Additionally, further valuable benefits will come from organising events and creating networking opportunities across the full span of the membership. Certainly in the public sector there is a real appetite for different 'outsider' perspectives on everything, from the creative use of technology to customer relationship management and performance measurement. And, of course, there are many aspects of finance – PPPs, financial reporting and auditing standards, etc – where understanding of private sector perspectives is absolutely essential to successful public finance accountants.
The new combined institute will be uniquely well placed to facilitate discussions that share valuable knowledge, ideas and experience between different subsets of the membership.
With all these benefits, many members are instinctively positive about integration. However, the optimism of some is tempered by fears and concerns. For example, CIPFA members are very aware that, measured by membership numbers, the institute is small compared with the ICAEW. Will CIPFA disappear without trace? Will its passionate commitment to the public services and public finance gradually erode until it is no longer visible within the new body?
The CIPFA Council has worked very hard to ensure that these negative outcomes do not arise. The CIPFA qualification will be maintained as a specially tailored route to full qualification for members working or aspiring to work in the public services; a Public Services Faculty will be established and will continue CIPFA's distinctive policy and technical work: carrying out research, promoting best practice, responding to government proposals and developing our own innovative ideas around better governance, financial management, financial reporting and so on.
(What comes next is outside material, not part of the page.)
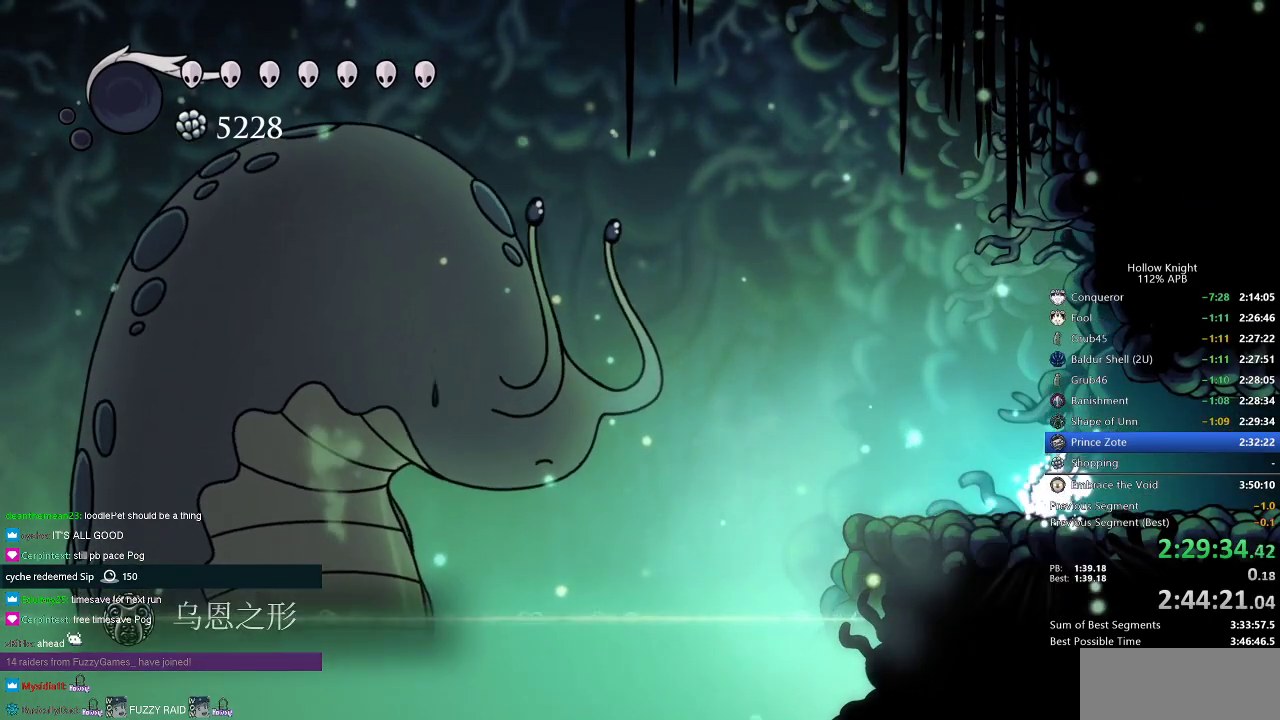
{"keys": [], "events": []}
A successor charity will be created to take over the ownership and management of CIPFA's charitable assets, including our substantial property and commercial interests.
The last point is particularly significant. As well as meeting the requirements of the Charity Commission, the CIPFA successor charity provides a mechanism for continuously reviewing the combined institute's profile and performance in the public services. The charity will have significant resources at its disposal – mainly arising from its commercial interests – and should therefore be in a strong position to provide financial support for many of the combined institute's activities. In making funding decisions, the trustees of the charity – a majority of whom will be public sector members of the institute – will be able to consider whether the combined institute is maintaining its profile and fulfilling its responsibilities to the public services.
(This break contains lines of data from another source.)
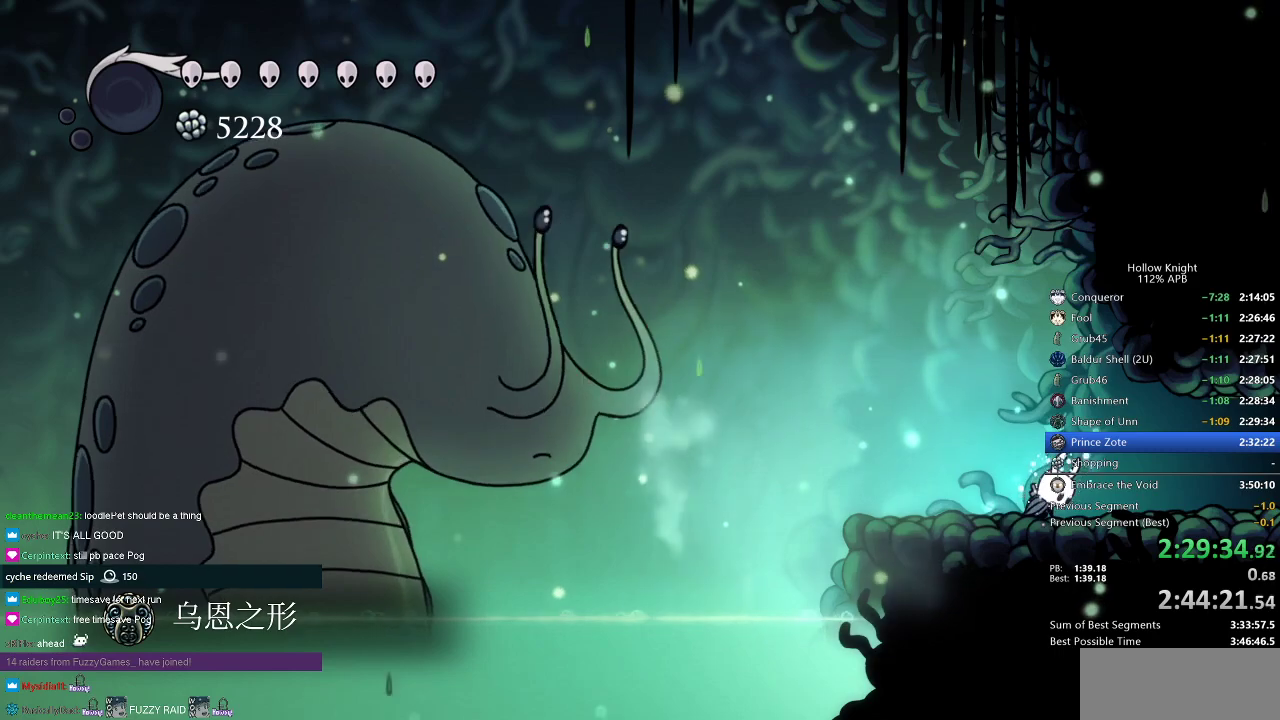
{"keys": [], "events": []}
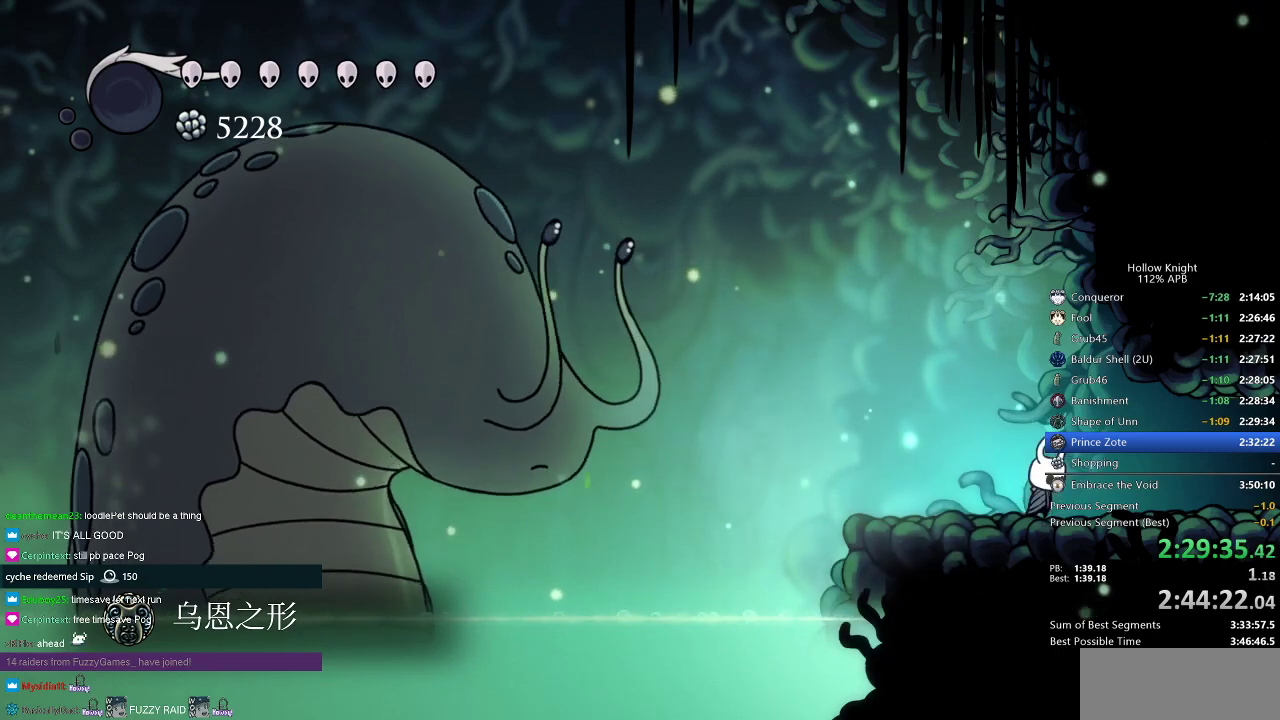
{"keys": [], "events": []}
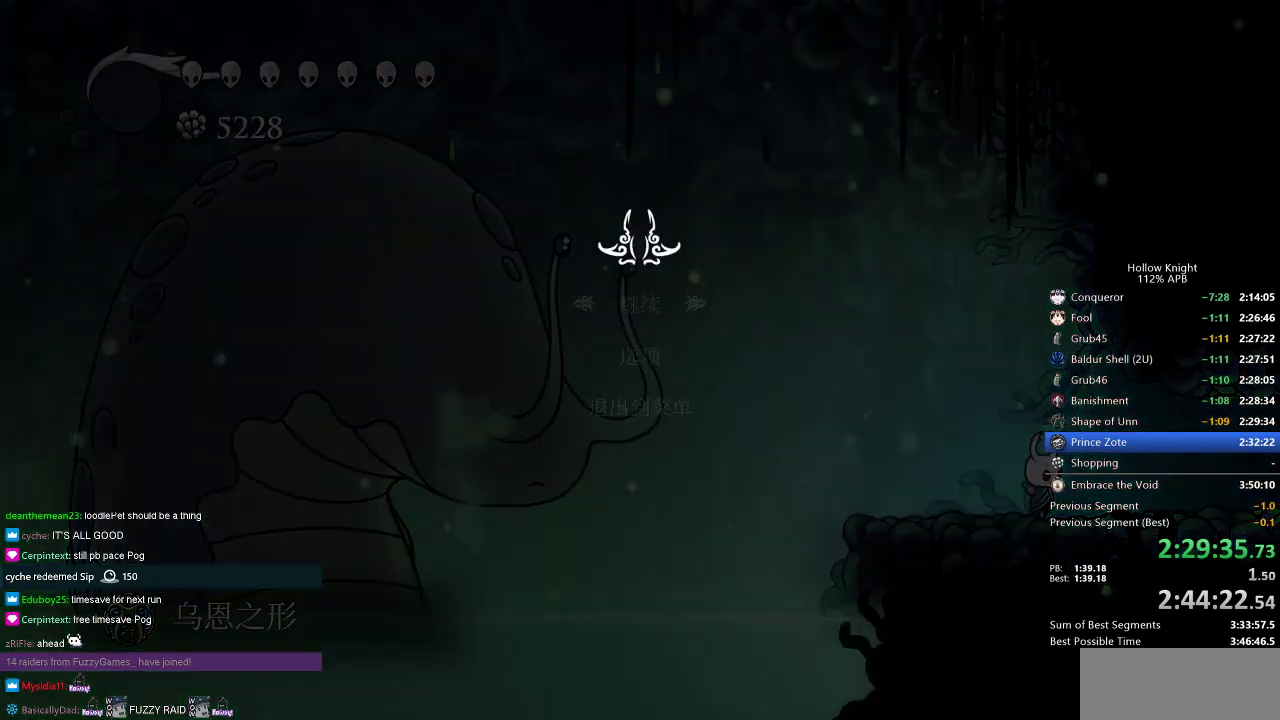
{"keys": [], "events": [[333, "up", "down"], [433, "up", "up"]]}
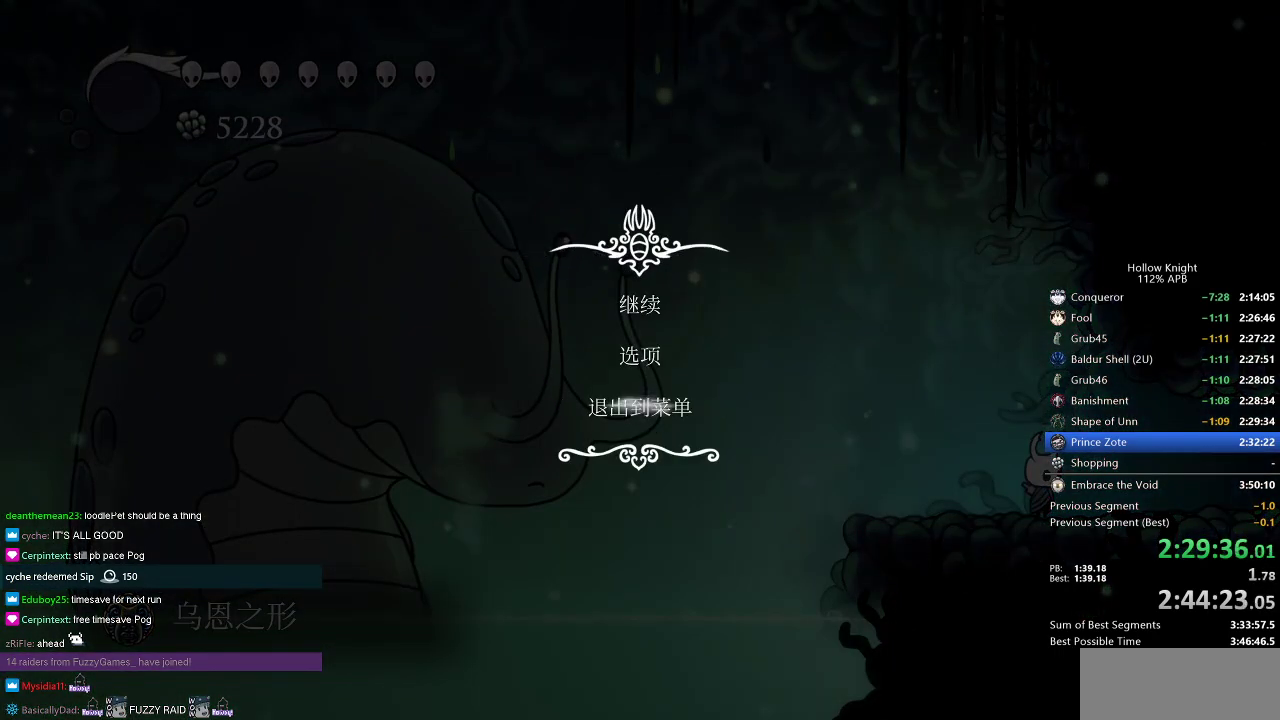
{"keys": [], "events": []}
In practice, few difficulties should arise in this area. The public sector is such an important market for the profession, in the UK and internationally, that there are very strong business imperatives for the combined institute to give it a high priority. All the incentives will be to build on the strong position inherited from CIPFA and to continue to cultivate a reputation as the leading public finance institute in the world.
So will all of the hard work bear fruit? These are critically important decisions for both institutes and it is vital that members engage with the detailed final proposals which are currently being distributed and judge them on their merits. Both institute councils believe that the terms are right and are recommending strong support. Above all, both institutes hope to see high turnouts so that they can feel confident that the decisions taken are representative of membership views.
The first 12 months of the new institute's life will then be critically important for engineering key changes. It will also be a tremendously important period for the new institute to make its presence felt in the profession and more widely. So there will be big agendas to tackle both internally and externally. Perhaps, on reflection, this is not the finishing line we can see. Perhaps it is simply the lap marker!